▸ The problem: Exactly the lines from the beginning of the listing below through the line that contains "SHARSHA: 8000 -> 17500" should be transcribed, and pictures must stay out.

(Dataset extract Opens)

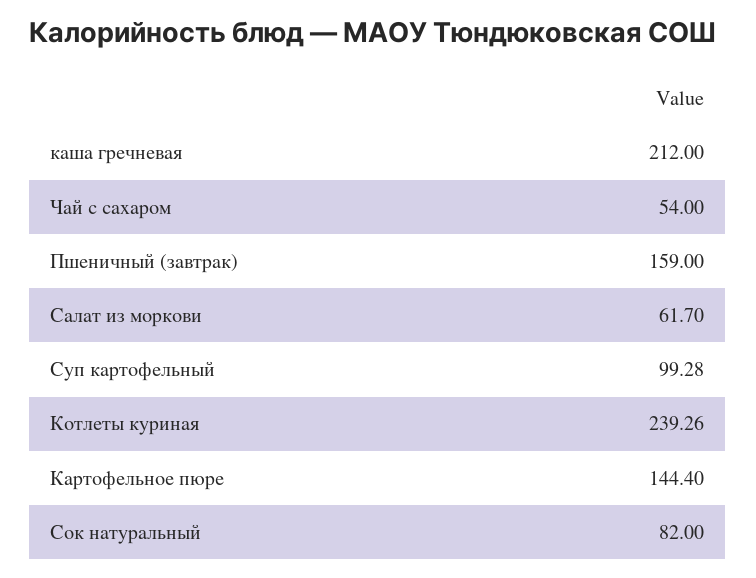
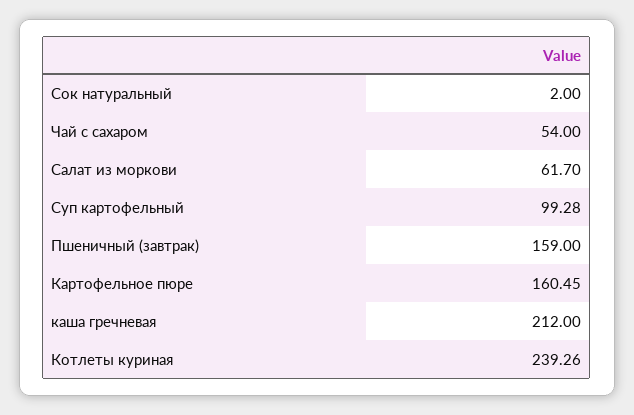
Картофельное пюре: 144.4 -> 160.45
Сок натуральный: 82 -> 2

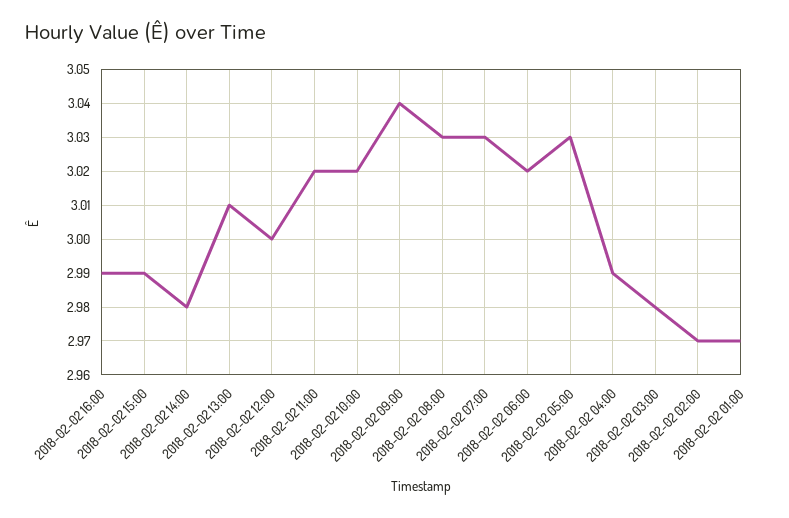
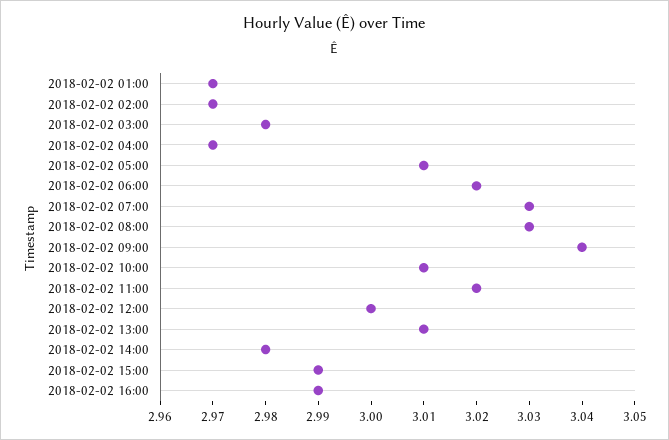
2018-02-02 10:00: 3.02 -> 3.01
2018-02-02 05:00: 3.03 -> 3.01
2018-02-02 04:00: 2.99 -> 2.97

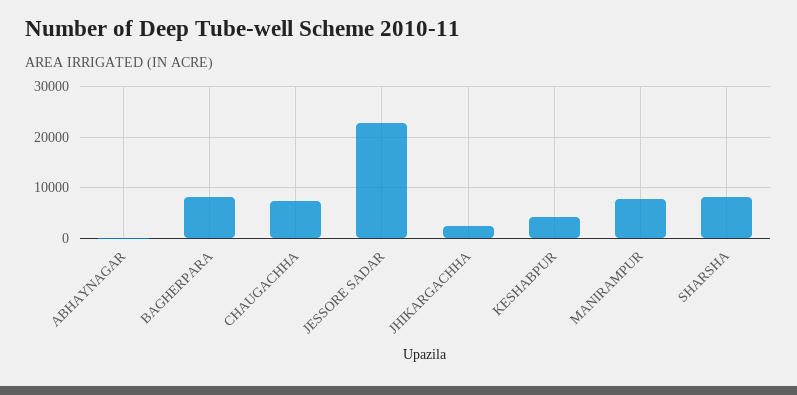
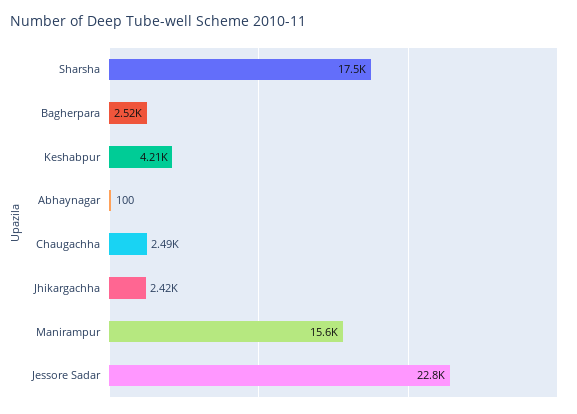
BAGHERPARA: 8000 -> 2520
CHAUGACHHA: 8000 -> 2490
MANIRAMPUR: 8000 -> 15600
SHARSHA: 8000 -> 17500

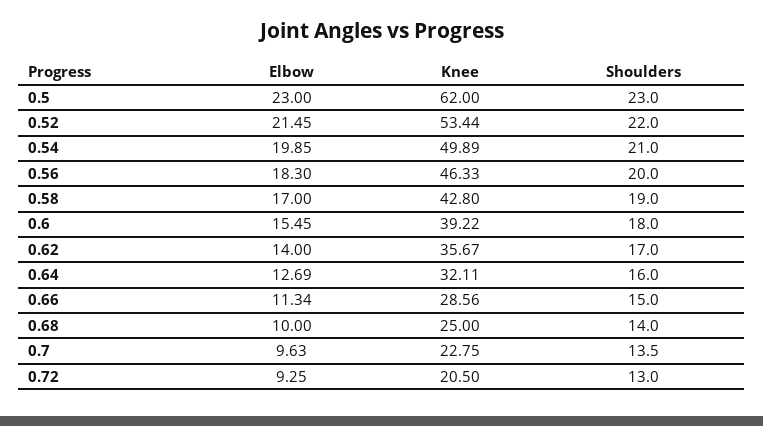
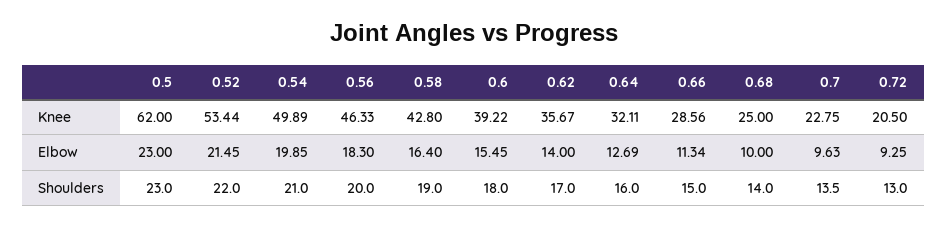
Elbow, 0.58: 17 -> 16.4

(Dataset extract Closes)

▸ Reply to the exercise:
Картофельное пюре: 144.4 -> 160.45
Сок натуральный: 82 -> 2

2018-02-02 10:00: 3.02 -> 3.01
2018-02-02 05:00: 3.03 -> 3.01
2018-02-02 04:00: 2.99 -> 2.97

BAGHERPARA: 8000 -> 2520
CHAUGACHHA: 8000 -> 2490
MANIRAMPUR: 8000 -> 15600
SHARSHA: 8000 -> 17500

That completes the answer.